Par Arlette Akoumou Nga
«Brenda Biya, fille du président camerounais Paul Biya, a créé une onde de choc en révélant publiquement sa relation amoureuse avec une autre femme», annonce le site d´information camerounais Africapresse. Dimanche 30 juin, la jeune femme, âgée de 26 ans, a publié une photo sur son compte Instagram la montrant en train d´embrasser sa compagne, la mannequin brésilienne Layyons Valença. La publication est accompagnée de cette légende : «PS : je suis folle de toi et je veux que tout le monde le sache.»

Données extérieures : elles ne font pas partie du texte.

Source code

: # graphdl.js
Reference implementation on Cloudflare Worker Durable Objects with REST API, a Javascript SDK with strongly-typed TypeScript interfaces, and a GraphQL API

Quelques semaines plus tôt, Brenda Biya avait posté également une autre photo avec cette légende destinée à sa compagne : “Tu es quelqu’un d’extraordinaire, forte, attentionnée, honnête, loyale. Franchement ne change pas. Je suis heureuse de pouvoir passer mon quotidien avec toi.”
Ses déclarations d’amour ont suscité un grand nombre de réactions sur les réseaux sociaux. C’est notamment le cas de Shakiro, célèbre transgenre camerounaise, qui a du fuir son pays pour se réfugier en Belgique. Elle félicite la fille de Paul Biya pour son courage. Elle espère que ce ‘coming out’ pourra mettre fin à la criminalisation de l’homosexualité dans le pays. “On va obtenir cette dépénalisation de l’homosexualité grâce à toi », espère Shakiro.
Cinq ans de prison pour homosexualité
Même son de cloche de Boris Bertolt, journaliste d’investigation, qui a rappelé dans un message publié sur Facebook qu’une vingtaine de personnes sont actuellement en prison dans le pays pour leur orientation sexuelle.
“Soit Brenda Biya est arrêtée, soit on libère tout le monde”, souligne le journaliste. Mais «le Cameroun reste un pays où l´homosexualité est sévèrement réprimée». Le Code pénal (articles 347-1 à 347-3) prévoit une peine pouvant aller jusqu´à cinq ans d’emprisonnement et 200 000 francs CFA (305 euros) d´amende pour les rapports sexuels entre personnes de même sexe. Dès lors, cette prise de parole de la fille du chef de l´État «met en lumière les contradictions du système». De ce point de vue, le Code pénal camerounais est l’un des plus durs et restrictifs concernant les droits des personnes LGBTQIA+.
Certains militants de la cause LGBTQI ont salué le courage de Brenda Biya, espérant qu´il s´agisse du prélude à une dépénalisation de l´homosexualité : c´est notamment le cas de l´avocate Alice Nkom et de la personnalité médiatique transgenre Shakiro, aujourd´hui exilée loin du Cameroun. Interrogé par la Deutsche Welle, le défenseur des droits des homosexuels Hamlet Nkwain explique :
«Je ne pense pas que son coming out sur les réseaux sociaux conduira directement à une dépénalisation de l´homosexualité, mais je crois que cela ouvrira la porte à de nouveaux débats.»
D´autres messages sont bien plus hostiles. Aux critiques outrancières souvent motivées par la religion se mêlent des commentaires qui dénigrent le train de vie dispendieux de Brenda Biya et la trivialité de cette polémique comparée aux problèmes quotidiens des Camerounais. Installée en Suisse, Brenda Biya s´est lancée dans une carrière de rappeuse sous le pseudonyme de King Nasty. En 2016, le site Africa Intelligence affirmait que son utilisation des réseaux sociaux faisait «cauchemarder ses chers parents». Encore jeune fille, elle s´était affichée en train de «fumer d´improbables substances» ou dévoilant des frais de taxi de plusieurs centaines de dollars.
«Le coming out de Brenda Biya suscite un débat national et international. En dépit des risques personnels et sociaux, son acte représente une prise de position forte contre la répression des droits des homosexuels au Cameroun. Reste à voir si cette révélation influencera les politiques et les perceptions sociétales à long terme», conclut Africapresse.